Quoted passage:
■ ■ ■ ■ ■ ■ ■

DHCP Capacity and Performance Guidelines

This section provides capacity and performance guidelines for Cisco Prime Network Registrar 9.0 and later, and also for 64-bit versions of Cisco Prime Network Registrar 8.3.2 and later.

The goal of this section is to provide an understanding of what influences the capacity and performance of the servers to help in planning how to deploy the product and what to consider when purchasing hardware for these systems.

When multiple clusters are running on virtual machines, the underlying physical hardware needs to be at least the sum of the individual virtual machine requirements. Also, it should be noted that high availability solutions (that is, HA-DNS or DHCP failover) should not have both partners located on the same physical machine in virtual environments, as that makes the hardware a single point of failure.

Note

These are just guidelines, as actual performance may vary based on variances in the live deployment.


Local Cluster DHCP Considerations

There are two common questions concerning DHCP capacity:
  1. How many leases can I put on a single server?

  2. If I want to put n leases on a server, what sort of server should I purchase or virtual machine should I configure?

Number of Leases Allowed on a Single Server

When discussing about the capacity of a server, the number of DHCP operations per second that the server can support is the most important issue. There are two regimes that affect the operations per second that the server will be required to support:

  • Steady state: Made up of existing DHCP clients renewing their leases and the arrival of DHCP clients not previously seen by the server.

  • Avalanche: Made up of a large (possibly vast) quantity of existing DHCP clients, all contending at the DHCP server to get an address. This situation can occur with restoration of power after a failure or perhaps a blanket reset of many customer devices. This can often consist of tens of thousands of DHCP clients all trying to get an IP address from the DHCP server at the same time. It can even be hundreds of thousands of DHCP clients trying to get an IP address.

For the steady state situation, the number of DHCP clients and the lease times of the leases they are granted will dominate the load.

■ ■ ■ ■ ■ ■ ■

Extracted information:

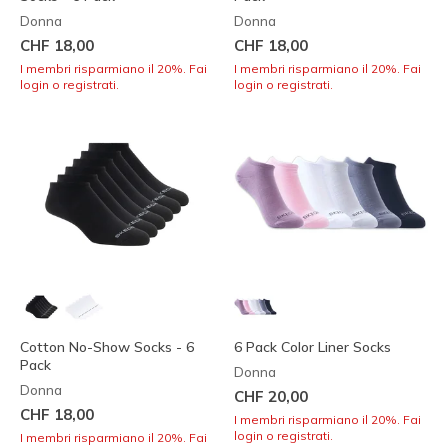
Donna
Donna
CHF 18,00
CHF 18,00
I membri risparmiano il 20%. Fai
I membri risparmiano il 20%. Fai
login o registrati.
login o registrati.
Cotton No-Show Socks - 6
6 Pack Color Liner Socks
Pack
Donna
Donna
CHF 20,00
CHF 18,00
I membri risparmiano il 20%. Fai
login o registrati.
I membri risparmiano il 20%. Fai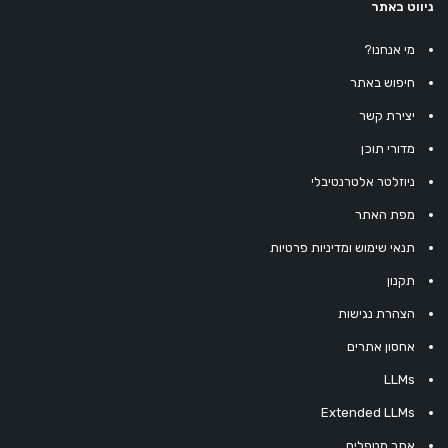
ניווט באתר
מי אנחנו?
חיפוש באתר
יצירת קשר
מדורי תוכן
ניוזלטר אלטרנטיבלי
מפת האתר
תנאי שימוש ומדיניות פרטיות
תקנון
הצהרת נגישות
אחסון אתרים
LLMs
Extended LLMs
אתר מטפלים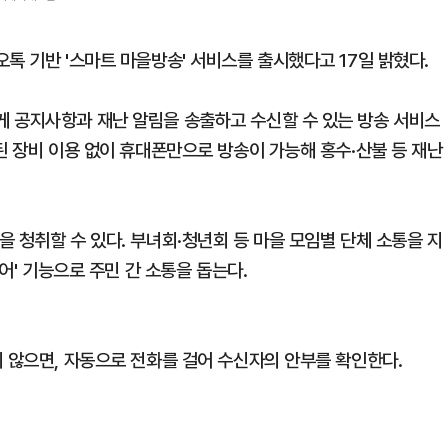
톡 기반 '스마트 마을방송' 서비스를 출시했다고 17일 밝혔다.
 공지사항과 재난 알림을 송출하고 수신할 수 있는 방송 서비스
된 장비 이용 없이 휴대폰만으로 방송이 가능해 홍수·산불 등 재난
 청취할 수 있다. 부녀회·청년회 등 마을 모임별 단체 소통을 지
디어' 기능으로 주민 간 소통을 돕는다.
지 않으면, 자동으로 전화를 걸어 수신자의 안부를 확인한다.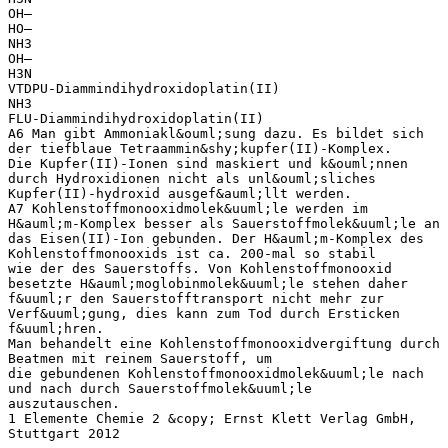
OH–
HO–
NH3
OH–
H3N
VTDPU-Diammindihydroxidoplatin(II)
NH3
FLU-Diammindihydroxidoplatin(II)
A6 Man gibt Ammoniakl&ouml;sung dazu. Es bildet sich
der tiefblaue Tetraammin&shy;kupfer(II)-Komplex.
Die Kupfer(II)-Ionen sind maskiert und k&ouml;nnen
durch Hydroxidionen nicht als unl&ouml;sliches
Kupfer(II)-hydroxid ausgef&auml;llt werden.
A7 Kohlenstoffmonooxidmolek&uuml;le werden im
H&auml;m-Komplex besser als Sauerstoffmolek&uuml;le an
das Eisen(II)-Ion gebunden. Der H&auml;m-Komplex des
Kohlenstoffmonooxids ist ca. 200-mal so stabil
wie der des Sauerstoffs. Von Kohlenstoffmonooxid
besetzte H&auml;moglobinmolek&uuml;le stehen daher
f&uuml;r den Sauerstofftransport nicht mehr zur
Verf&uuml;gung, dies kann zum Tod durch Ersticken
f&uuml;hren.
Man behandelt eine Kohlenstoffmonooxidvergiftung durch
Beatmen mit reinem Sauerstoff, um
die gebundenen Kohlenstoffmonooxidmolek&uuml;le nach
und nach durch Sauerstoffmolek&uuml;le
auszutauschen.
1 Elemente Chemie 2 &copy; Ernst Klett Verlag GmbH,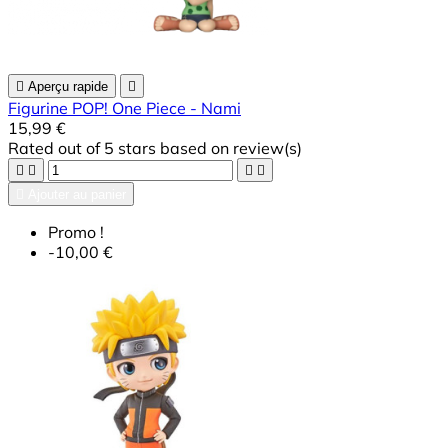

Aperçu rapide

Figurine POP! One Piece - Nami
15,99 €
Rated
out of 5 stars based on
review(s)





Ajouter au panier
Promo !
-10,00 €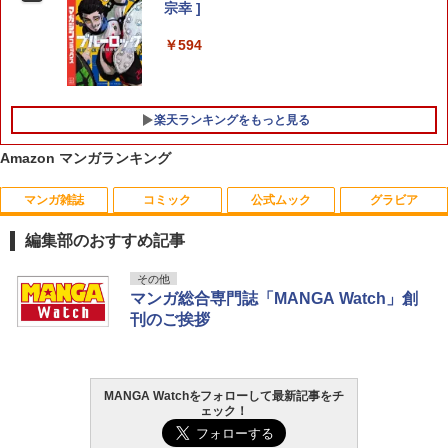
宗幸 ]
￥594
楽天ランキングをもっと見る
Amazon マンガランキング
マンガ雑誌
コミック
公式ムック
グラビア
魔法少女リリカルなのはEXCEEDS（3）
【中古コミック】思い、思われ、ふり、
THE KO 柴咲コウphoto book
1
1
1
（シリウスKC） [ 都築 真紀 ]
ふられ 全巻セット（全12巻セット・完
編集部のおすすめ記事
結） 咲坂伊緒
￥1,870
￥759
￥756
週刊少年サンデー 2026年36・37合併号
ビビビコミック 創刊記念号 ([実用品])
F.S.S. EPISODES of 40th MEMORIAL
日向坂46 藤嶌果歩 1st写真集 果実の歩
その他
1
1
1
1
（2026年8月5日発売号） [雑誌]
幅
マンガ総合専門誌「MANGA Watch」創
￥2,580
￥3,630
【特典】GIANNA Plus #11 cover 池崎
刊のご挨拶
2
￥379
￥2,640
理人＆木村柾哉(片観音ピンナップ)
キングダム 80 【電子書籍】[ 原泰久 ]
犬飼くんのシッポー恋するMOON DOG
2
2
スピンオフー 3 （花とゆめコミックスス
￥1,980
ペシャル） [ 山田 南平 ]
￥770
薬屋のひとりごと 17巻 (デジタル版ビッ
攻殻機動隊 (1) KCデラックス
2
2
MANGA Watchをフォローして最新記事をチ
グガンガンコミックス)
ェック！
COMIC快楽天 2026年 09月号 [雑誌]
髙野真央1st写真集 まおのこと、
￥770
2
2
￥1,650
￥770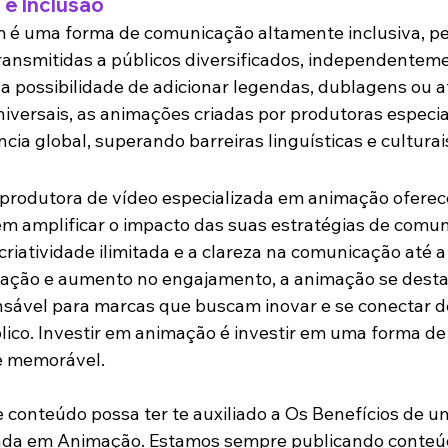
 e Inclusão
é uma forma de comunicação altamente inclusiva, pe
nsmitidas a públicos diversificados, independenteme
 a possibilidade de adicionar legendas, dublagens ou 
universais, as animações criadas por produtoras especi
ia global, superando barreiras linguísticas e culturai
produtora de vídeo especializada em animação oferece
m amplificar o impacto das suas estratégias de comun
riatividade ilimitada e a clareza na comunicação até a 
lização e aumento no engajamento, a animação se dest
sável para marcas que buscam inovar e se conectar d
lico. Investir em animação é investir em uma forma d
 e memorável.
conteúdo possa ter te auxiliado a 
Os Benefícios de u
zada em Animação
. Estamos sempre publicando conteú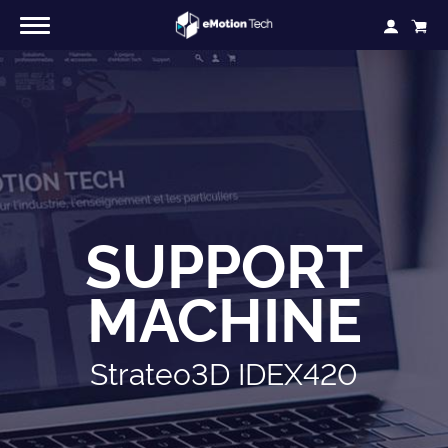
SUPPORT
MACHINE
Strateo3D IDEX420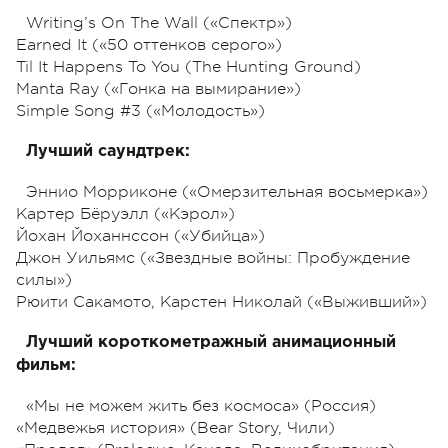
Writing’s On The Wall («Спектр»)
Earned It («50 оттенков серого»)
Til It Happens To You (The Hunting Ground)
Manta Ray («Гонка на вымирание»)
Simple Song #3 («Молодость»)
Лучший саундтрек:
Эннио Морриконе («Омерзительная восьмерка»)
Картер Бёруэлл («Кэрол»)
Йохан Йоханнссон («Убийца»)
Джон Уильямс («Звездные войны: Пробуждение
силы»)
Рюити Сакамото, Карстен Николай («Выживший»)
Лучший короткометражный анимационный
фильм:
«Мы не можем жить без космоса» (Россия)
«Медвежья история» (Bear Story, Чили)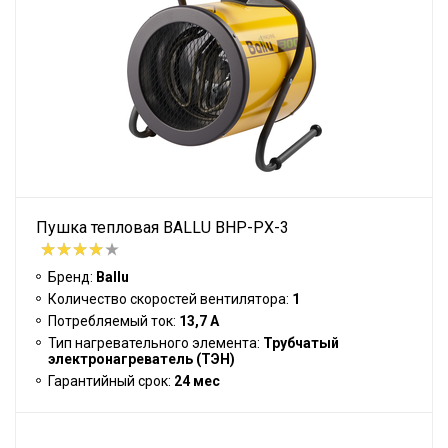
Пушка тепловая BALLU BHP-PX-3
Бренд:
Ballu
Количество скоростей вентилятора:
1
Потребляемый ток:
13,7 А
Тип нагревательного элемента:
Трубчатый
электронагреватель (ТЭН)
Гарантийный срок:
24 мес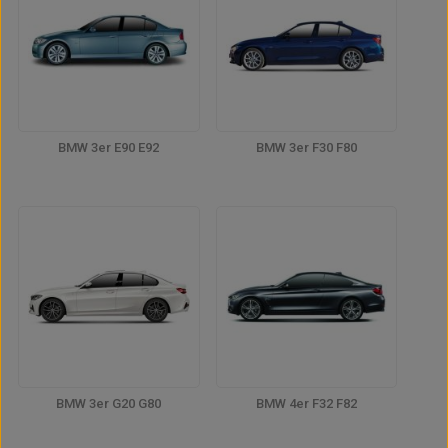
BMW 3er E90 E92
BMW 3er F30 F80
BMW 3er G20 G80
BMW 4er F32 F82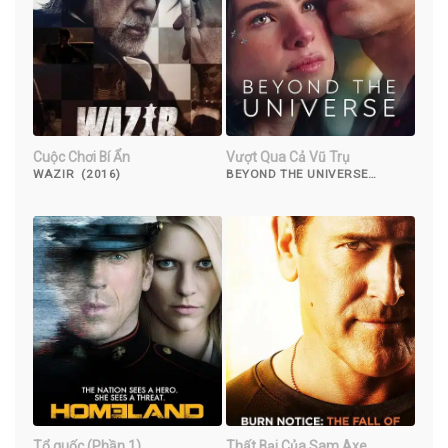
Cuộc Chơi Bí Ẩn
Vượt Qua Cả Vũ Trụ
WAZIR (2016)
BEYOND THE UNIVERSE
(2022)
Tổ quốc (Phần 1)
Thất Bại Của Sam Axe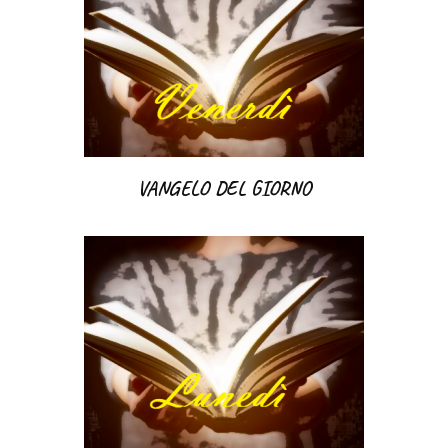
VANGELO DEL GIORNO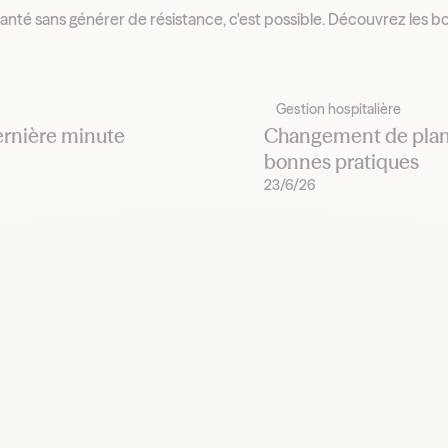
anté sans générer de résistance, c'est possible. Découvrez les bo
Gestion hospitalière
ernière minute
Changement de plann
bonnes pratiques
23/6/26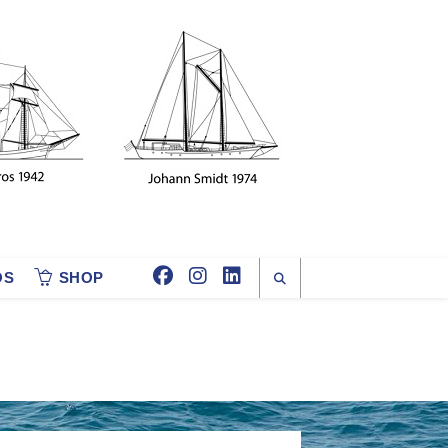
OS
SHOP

■ ■ ■ ■ ■ ■ ■

Your task:
Could you copy out the whole DHCP capacity and performance guidelines text, word for word?

Answer section:
DHCP Capacity and Performance Guidelines

This section provides capacity and performance guidelines for Cisco Prime Network Registrar 9.0 and later, and also for 64-bit versions of Cisco Prime Network Registrar 8.3.2 and later.

The goal of this section is to provide an understanding of what influences the capacity and performance of the servers to help in planning how to deploy the product and what to consider when purchasing hardware for these systems.

When multiple clusters are running on virtual machines, the underlying physical hardware needs to be at least the sum of the individual virtual machine requirements. Also, it should be noted that high availability solutions (that is, HA-DNS or DHCP failover) should not have both partners located on the same physical machine in virtual environments, as that makes the hardware a single point of failure.

Note

These are just guidelines, as actual performance may vary based on variances in the live deployment.


Local Cluster DHCP Considerations

There are two common questions concerning DHCP capacity:
  1. How many leases can I put on a single server?

  2. If I want to put n leases on a server, what sort of server should I purchase or virtual machine should I configure?

Number of Leases Allowed on a Single Server

When discussing about the capacity of a server, the number of DHCP operations per second that the server can support is the most important issue. There are two regimes that affect the operations per second that the server will be required to support:

  • Steady state: Made up of existing DHCP clients renewing their leases and the arrival of DHCP clients not previously seen by the server.

  • Avalanche: Made up of a large (possibly vast) quantity of existing DHCP clients, all contending at the DHCP server to get an address. This situation can occur with restoration of power after a failure or perhaps a blanket reset of many customer devices. This can often consist of tens of thousands of DHCP clients all trying to get an IP address from the DHCP server at the same time. It can even be hundreds of thousands of DHCP clients trying to get an IP address.

For the steady state situation, the number of DHCP clients and the lease times of the leases they are granted will dominate the load.